A man stands on the roof of a 19.0 m-tall building and throws a rock with a velocity of magnitude 30.0 m/s at an angle of 34.0 above the horizontal. You can ignore air resistance. Calculate the magnitude of the velocity of the rock just before it strikes the ground.

OpenStudy (anonymous):

There are a couple ways to do this; do you prefer kinematics or conservation of energy methods?

OpenStudy (anonymous):

They both reduce to the same equation in the end: \[(v_f)^2-(v_o)^2 = 2a(y_f-y_o)\]

OpenStudy (anonymous):

kinematics

OpenStudy (anonymous):

I still need help

OpenStudy (anonymous):

Ok. Do you recognize the formula I put there?

[Dataset entries]

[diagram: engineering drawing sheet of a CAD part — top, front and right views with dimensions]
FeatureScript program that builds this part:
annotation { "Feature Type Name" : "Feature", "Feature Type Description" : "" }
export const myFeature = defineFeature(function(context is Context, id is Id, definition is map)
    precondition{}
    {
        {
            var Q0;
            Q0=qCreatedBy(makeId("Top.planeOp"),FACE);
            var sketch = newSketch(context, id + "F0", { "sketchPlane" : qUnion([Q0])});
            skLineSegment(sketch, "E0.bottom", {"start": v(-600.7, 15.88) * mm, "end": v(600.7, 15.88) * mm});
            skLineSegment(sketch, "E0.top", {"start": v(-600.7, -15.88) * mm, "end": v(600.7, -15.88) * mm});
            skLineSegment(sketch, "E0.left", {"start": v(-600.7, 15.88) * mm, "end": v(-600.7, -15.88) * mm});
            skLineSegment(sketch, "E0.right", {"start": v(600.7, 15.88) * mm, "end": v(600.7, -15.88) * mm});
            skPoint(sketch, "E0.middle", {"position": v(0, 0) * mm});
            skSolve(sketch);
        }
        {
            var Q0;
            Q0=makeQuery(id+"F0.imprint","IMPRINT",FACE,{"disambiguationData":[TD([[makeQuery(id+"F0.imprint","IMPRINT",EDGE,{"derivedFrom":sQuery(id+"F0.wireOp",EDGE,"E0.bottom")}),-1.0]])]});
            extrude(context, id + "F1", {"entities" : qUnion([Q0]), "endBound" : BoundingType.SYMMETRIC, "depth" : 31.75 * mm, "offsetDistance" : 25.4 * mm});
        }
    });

WORK INSTRUCTION 1 → List each numerical value given in the problem statement of the rock-throwing discussion, with what each value measures.
WORK INSTRUCTION 2 → Write what comes next in the rock-throwing discussion thread, following on from its last line.

FINAL ANSWER 1 →
- 19.0 m: the height of the building
- 30.0 m/s: the magnitude of the rock's velocity when thrown
- 34.0: the angle of the throw above the horizontal

FINAL ANSWER 2 →
OpenStudy (anonymous):

It can be derived either by combining the first two fundamental kinematics equations, \[x_f=x_o+v_o(t)+\frac{1}{2}a(t)^2 \space \space and \space \space v_f=a(t)\] or by using conservation of energy, i.e. kinetic + potential before = kinetic + potential after. Either way you can solve for final velocity with \[(v_f)^2−(v_o)^2=2a(y_f−y_o) \rightarrow v_f=\sqrt{(v_o)^2+2a(y_f−y_o)}\]

OpenStudy (anonymous):

And since it only wants the magnitude of the velocity, you don't have to worry about the vectors (except in the positive vs. negative sense).

OpenStudy (anonymous):

did you get 36.2 as the answer?

OpenStudy (anonymous):

(sorry for the delay, was working on a different problem) (I haven't worked it out yet, so let me go grab my calculator..)

OpenStudy (anonymous):

I got 35.68, so you probably just have some round-off error in there somewhere.